Stocks Surge But Where’s The Volume?

Thursday, June 10, 2010
Stock Market Commentary:

The major averages and a slew of commodities surged after a host of healthy economic data was released from Asia and the European Central Bank (ECB) and the Bank of England (BOE) held rates steady near historic lows. Volume, an important indicator of institutional sponsorship, was reported lighter than Wednesday’s levels on both major exchanges which prevented the S&P 500 from scoring a follow-through day (FTD) and suggested large institutions were not aggressively buying stocks. Advancers trumped decliners by well  over a 5-to-1 ratio on the NYSE and on the Nasdaq exchange. There were only 12 high-ranked companies from the Leaders List that made a new 52-week high and appeared on the BreakOuts Page, higher than the 5 issues that appeared on the prior session.  New 52-week highs outnumbered new 52-week lows on the NYSE but trailed new lows on the Nasdaq exchange.

Strong Economic Data From China, Japan, Australia & The US Lifts Stocks:

Overnight, stocks in Asia rose after a slew of healthy economic reports were released from China, Japan and Australia. The latest data showed accelerating economic growth which was a welcoming sign from that region. Chinese exports surged to a six year high which helped reaffirm the notion that the world’s fastest-growing major economy will continue to fuel the global recovery. Japan’s GDP rose at an annualized +5% rate in the first quarter and Australia’s nonfarm payrolls report rose for a third consecutive month. In the US, weekly jobless claims fell while the trade deficit widened to the highest level in a year as exports fell. All this, sent the US dollar lower and a host of dollar denominated assets higher (mainly stocks and commodities) as these markets work off their deeply oversold levels.

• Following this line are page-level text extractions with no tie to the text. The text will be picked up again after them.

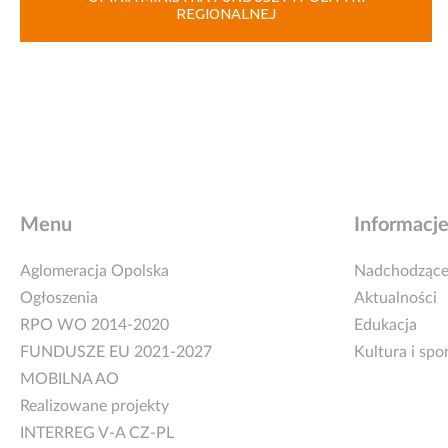
REGIONALNEJ
Menu
Informacj
Aglomeracja Opolska
Nadchodzące
Ogłoszenia
Aktualności
RPO WO 2014-2020
Edukacja
FUNDUSZE EU 2021-2027
Kultura i spo
MOBILNA AO
Realizowane projekty
INTERREG V-A CZ-PL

Market Action- In A Correction:

The benchmark S&P 500 Index marked Day 12 of its current rally attempt while narrowly avoiding undercutting its 5/25/10 low thus far but failed to score a proper FTD due to the light volume that accompanied Thursday’s strong move.  The Dow Jones Industrial Average marked Day 3 of its latest rally attempt while the Nasdaq composite marked day 1

It is well known that a market should not be considered “healthy” unless it trades above its rising 200-day moving average (DMA) line. The fact that all the major averages are below both their 50 & 200 DMA lines bodes poorly for the near term. That said, the bears will likely remain in control until the popular averages close above their important moving averages. Remember, we have seen these very strong light volume rallies in the past only to fail a few days later. Trade accordingly.